El recato, por otra parte, es una alternativa. Tzniut es un valor positivo, un mandamiento de la Torá que cada uno puede aplicar. No tiene significado semántico decir «¿recato de qué?» No es de algo, es algo. Es vivir de la manera que el creador pretendió que viviéramos, eligiendo entre lo que se permite y lo que no, manteniéndonos dentro de las fronteras que El nos dio. El sistema matrimonial tradicional judío fomenta las relaciones óptimas al crear un ciclo de separación y reunión que refleja necesidades físicas y emocionales, y asegura la conservación de una sensibilidad saludable y un sentido lozano de recato.
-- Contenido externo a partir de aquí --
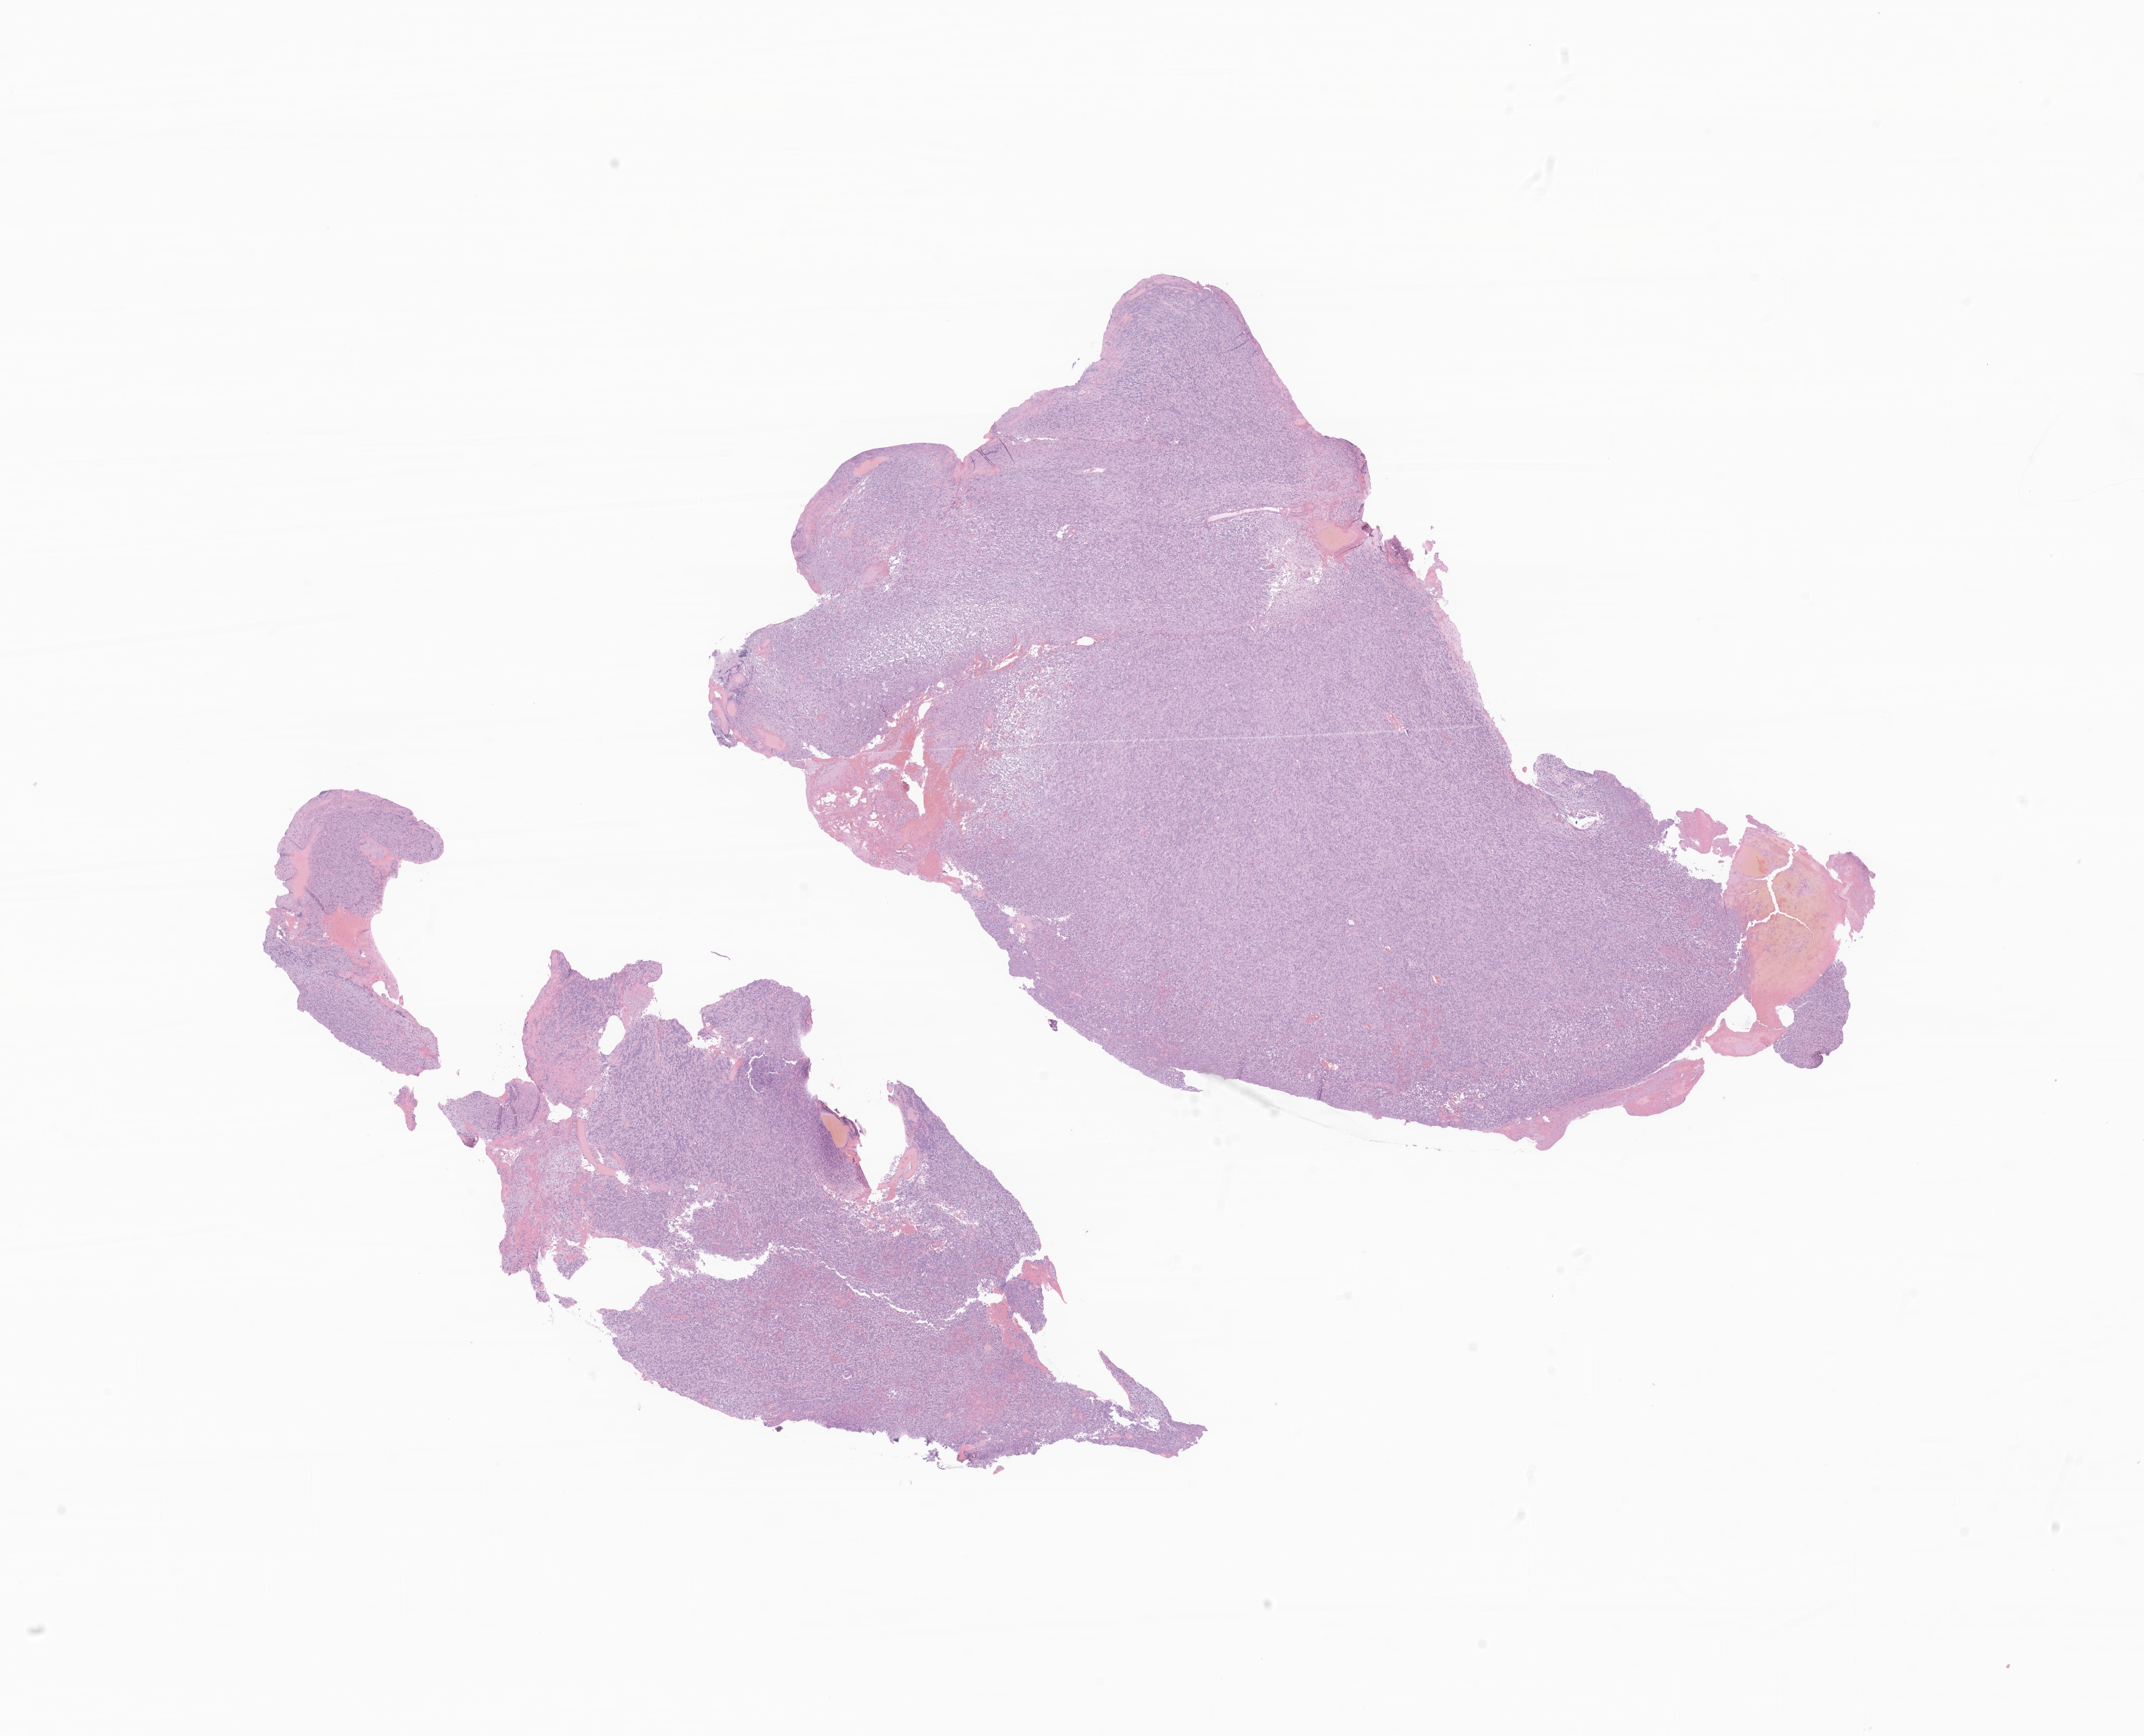
Digitized H&E-stained section of tumor tissue from the brain, a low-resolution overview of the entire scanned area, about 15.5 x 12.6 mm, FFPE section. Female patient, age 866 days (about 2.4 years).
Diagnosis: Atypical teratoid/rhabdoid tumor.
«Al darnos recato con el que vivir», escribe Friedman, «Di-s nos mantiene cuerdos. Al darnos leyes sanas, El nos permite luz cuando todo lo demás es oscuro. Si vivimos nuestras vidas de la manera que se espera que lo hagamos, si enseñamos a nuestros hijos como se espera que lo hagamos, esa luz brillará en nuestros hogares». La oscuridad afuera, entonces, poder mitigarse; podemos crear nuestro propio ambiente moral.
Este es un mensaje apropiado para todos, y no está dirigido exclusivamente a judíos, aunque temas judíos, ejemplos y parábolas, aparecen por todas partes. Sería difícil encontrar otro libro tan permeado con la sabiduría de la Torá y la comprensión jasídica, y con todo tan cabalmente conectado con la realidad de la existencia moderna como ¿Es Que Ya Nadie Se Ruboriza?
Confesaré aquí que odio el título, pero, sin reservas, recomiendo el libro a cada esposo, esposa, consejero matrimonial, terapista, maestro, y padre. Léalo; cambiará la manera en que ve la privacidad y muchas otras cosas más.